After over a year of advocacy and discussion, the Virginia Senate Privileges and Elections Committee today finally took up the resolutions to amend the Virginia Constitution to create a redistricting commission that would draw the lines for Congressional and General Assembly districts. The two primary proposals were a resolution written by advocacy group 1VA2021 and patroned by Emmett Hanger and Mamie Locke, that would create a commission made entirely of citizens; and a competing resolution written by George Barker and Dick Saslaw, that would create a commission made of 8 legislators and 8 citizens, with ¾ of each required to pass a set of maps.
The General Assembly has drawn the maps for years, leading to funky-shaped gerrymandered maps that are clearly designed to maintain an electoral advantage.

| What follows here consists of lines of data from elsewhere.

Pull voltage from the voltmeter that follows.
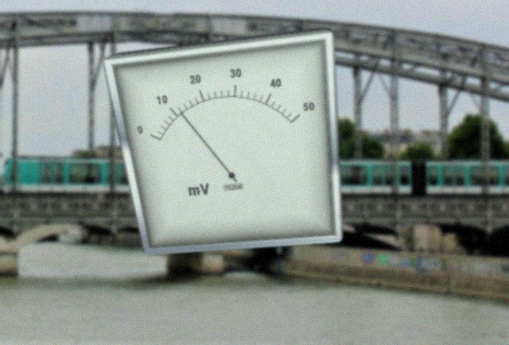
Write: 12 mV
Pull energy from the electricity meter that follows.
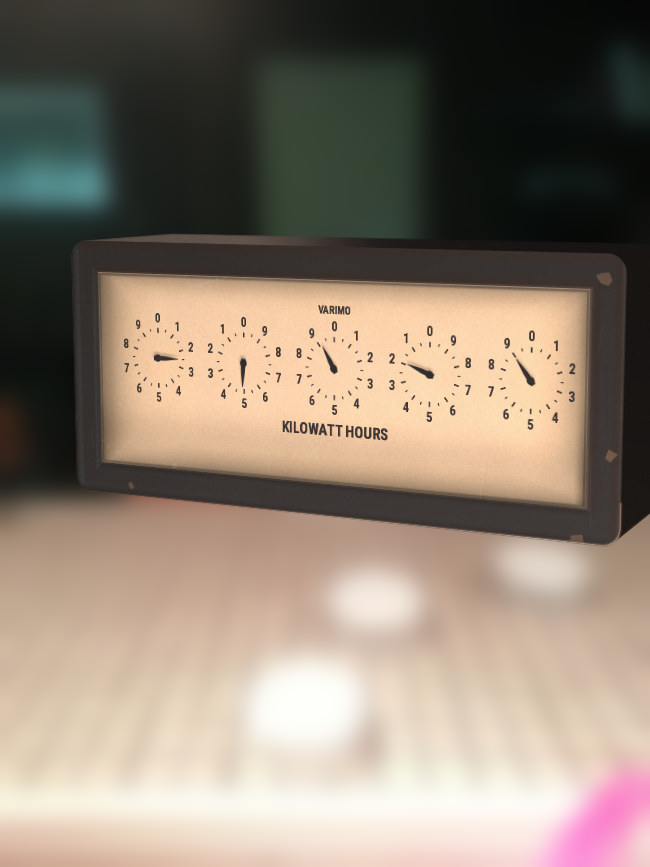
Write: 24919 kWh
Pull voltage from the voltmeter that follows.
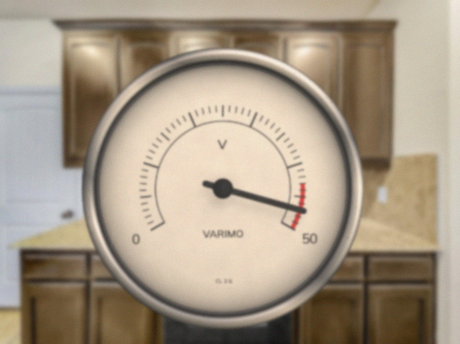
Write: 47 V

These bills would both take at least part of that responsibility away from the legislators and give it to ordinary citizens.
But naturally, the devil is in the details. How the citizens are to be chosen is one issue—with the 1VA2021 resolution leaving that process up to retired judges to decide, and the Barker/Saslaw resolution leaving it up to a random selection from a pool of applicants. The 1VA2021 proposal attempts to ensure a bipartisan commission, specifying the numbers of Democrats, Republicans, and Independents that may serve—but Virginia voters don’t register by party, so it’s unclear what that means. The Barker/Saslaw resolution doesn’t even attempt to ensure bipartisan citizen membership.
There are also differences with the backup plan if the commission is unable to reach a consensus. The 1VA2021 plan doesn’t have a Plan B, which presumably leaves the Courts to decide. The Barker/Saslaw plan allows for a thumbs-up or down vote in the General Assembly and by the Governor; if it fails either, it goes to the Courts. This is necessary because the timing between the Census data release and the primary elections is quite tight, and doesn’t allow for back and forth.
The Senate Privileges and Elections Committee took the resolutions one by one (along with another very unpopular bill by Deeds). The Barker/Saslaw resolution reported out of committee quickly and easily on a 12-1 vote, with only Amanda Chase voting nay. The only hitch was an amendment by Adam Ebbin to include the transparency language (that maps and commission meetings be available and open to the public) from the 1VA2021 bill. This amendment failed, with Janet Howell arguing against, because she felt that detail didn’t belong in the amendment itself but in a separate redistricting criteria bill.
The 1VA2021 resolution was presented by Emmett Hanger, on behalf of himself and Mamie Locke, although there was an identical resolution patroned by Glen Sturtevant. The committee, in particular Edwards and Cosgrove, had several concerns, including those mentioned above. Hanger seemed to read the tea leaves and know the resolution didn’t have the votes. He suggested an up/down vote on Sturtevant’s version, trying to test the waters, and leave a door open for his own. Additionally, he expressed that the numerous people who represented the outstanding advocacy of 1VA2021 deserved to have a part in the process, and rolling his bill into Barker/Saslaw’s would give them that. Sturtevant’s 1VA2021 resolution was easily “passed by indefinitely” (PBI’d, as they say in the General Assembly, or “killed” in layperson’s language).
This left the committee to reconsider the Barker/Saslaw resolution in order to be able to roll in the Hanger/Locke/1VA2021 resolution (which would not incorporate any of the language or ideas of the latter bill, would just be a formality whereby they would be chief co-patrons). The committee reconsidered the vote, but then strangely voted against rolling the Hanger/Locke/1VA2021 resolution in. Cosgrove said he’s never voted for a redistricting bill before and might never again, and seemed very concerned about any of the language of the 1VA2021 bill being incorporated. Hanger didn’t understand why the committee was insulting the advocacy work of 1VA 2021.
Ultimately, the Committee unanimously voted to report the Barker/Saslaw redistricting Amendment resolution to the Senate floor; and PBId the Hanger/Locke/1VA2021 resolution, 8-4.
Interesting day. A few things are still puzzling to me. Lionel Spruill seemed thoroughly confused about which resolution was which, seemed upset at not having heard enough details about them. I have no idea what the objection was to rolling the resolutions together, since that would have kept the language of the Barker/Saslaw resolution intact and merely affected how the resolution is recorded—as PBId or as incorporated in. Either way Hanger and Locke became chief co-patrons of the Barker/Saslaw resolution. Lastly, I have no idea why 1VA2021 didn’t give themselves two chances at their resolution by finding a House sponsor and putting in a version there.
In any case, 1VA2021 lost the vote on their resolution—but they should truly count it as a win that their lobbying and advocacy work created an environment where serial gerrymanderers like Barker and Saslaw heard from so many constituents that they agreed to loosen the legislature’s grip on redistricting; and that reluctant senators like Cosgrove, who’ve never voted for reform before, voted for something today.